Text below:

After Israel decided last month to deport the relatives of Palestinian militants, including suicide bombers, to Gaza, the military arrested 19 relatives of men suspected of involvement in attacks on Israelis. But the Attorney General, Mr Elyakim Rubinstein, ruled that only family members directly connected to the attacks could be deported to Gaza.

The deportation decision - as well as the policy of demolishing the homes of militants who have carried out attacks - has drawn international criticism as a form of collective punishment.

READ MORE

While many Israelis, terrified by the ongoing suicide bombings in their cities support the deportation policy, Mr Tally Gur, a spokesman for the Association for Civil Rights in Israel, yesterday described the ruling as "an illegal, immoral decision that strays from all human rights values. The decision is a joke because if these people are dangerous, why are they releasing them to Gaza?"

The Defence Minister, Mr Benjamin Ben-Eliezer, contended at a cabinet meeting on Sunday that house demolitions were beginning to deter Palestinian militants, and that parents were trying to dissuade their children from carrying out attacks for fear of the consequences.

Militant Palestinian groups, however, appeared largely undeterred by the latest Israeli policy. An attempt to forge across-the-board agreement among all Palestinian groups, including the radical Islamic Hamas, for a cessation of attacks on civilians inside Israel, appeared to be falling apart last night as militant groups won out at a unity meeting in the Gaza Strip, insisting on a statement endorsing the continuation of the almost two-year-old uprising.

"We stress the legitimacy of our resistance against the [Israeli] aggression and the occupation, and the Israeli settlements," said the latest draft of a statement being discussed by 13 Palestinian groups, including Palestinian leader Yasser Arafat's Fatah party.

"The idea in this initiative," said Mr Kadoura Fares, a Fatah member of the Palestinian parliament, "is to stop attacking civilians and limit the resistance" to the West Bank and the Gaza Strip.

But Hamas and the Popular Front for the Liberation of Palestine said they would not support a document calling for an end to attacks inside Israel. "The manifesto stresses the legitimacy of all sorts of resistance. It does not exclude anything," the PFLP leader, Mr Jamil Majdalawi, said.

Internal attempts to forge Palestinian agreement on a ceasefire stalled three weeks ago when Israel dropped a one-ton bomb in Gaza city, killing the Hamas military leader there, Mr Salah Shehadeh, and 14 civilians, including nine children. At the time Israel dismissed reports of Palestinian attempts to forge agreement over a truce as not serious.

End of Text.

> **Exercises**
1 - Using the article on Israel's deportation policy, say whether each statement agrees with it: (a) The Attorney General ruled that any arrested relative could be deported to Gaza. (b) Thirteen Palestinian groups were discussing the draft statement. (c) Hamas agreed to back a document calling for an end to attacks inside Israel.
2 - Write out the passage of the deportation article that begins at the words "After Israel decided" and ends after "of collective punishment.".

Material provided below:

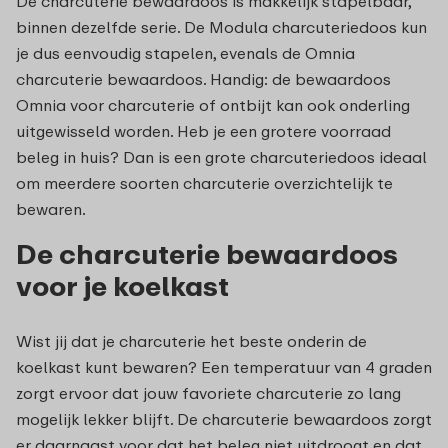
De charcuterie bewaardoos is makkelijk stapelbaar,
binnen dezelfde serie. De Modula charcuteriedoos kun
je dus eenvoudig stapelen, evenals de Omnia
charcuterie bewaardoos. Handig: de bewaardoos
Omnia voor charcuterie of ontbijt kan ook onderling
uitgewisseld worden. Heb je een grotere voorraad
beleg in huis? Dan is een grote charcuteriedoos ideaal
om meerdere soorten charcuterie overzichtelijk te
bewaren.
De charcuterie bewaardoos
voor je koelkast
Wist jij dat je charcuterie het beste onderin de
koelkast kunt bewaren? Een temperatuur van 4 graden
zorgt ervoor dat jouw favoriete charcuterie zo lang
mogelijk lekker blijft. De charcuterie bewaardoos zorgt
er daarnaast voor dat het beleg niet uitdroogt en dat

End of Material provided.

> **Responses per task**
1 -
(a) No. "only family members directly connected to the attacks could be deported to Gaza"
(b) Yes. "being discussed by 13 Palestinian groups"
(c) No. "Hamas and the Popular Front for the Liberation of Palestine said they would not support a document calling for an end to attacks inside Israel"

2 -
After Israel decided last month to deport the relatives of Palestinian militants, including suicide bombers, to Gaza, the military arrested 19 relatives of men suspected of involvement in attacks on Israelis. But the Attorney General, Mr Elyakim Rubinstein, ruled that only family members directly connected to the attacks could be deported to Gaza.

The deportation decision - as well as the policy of demolishing the homes of militants who have carried out attacks - has drawn international criticism as a form of collective punishment.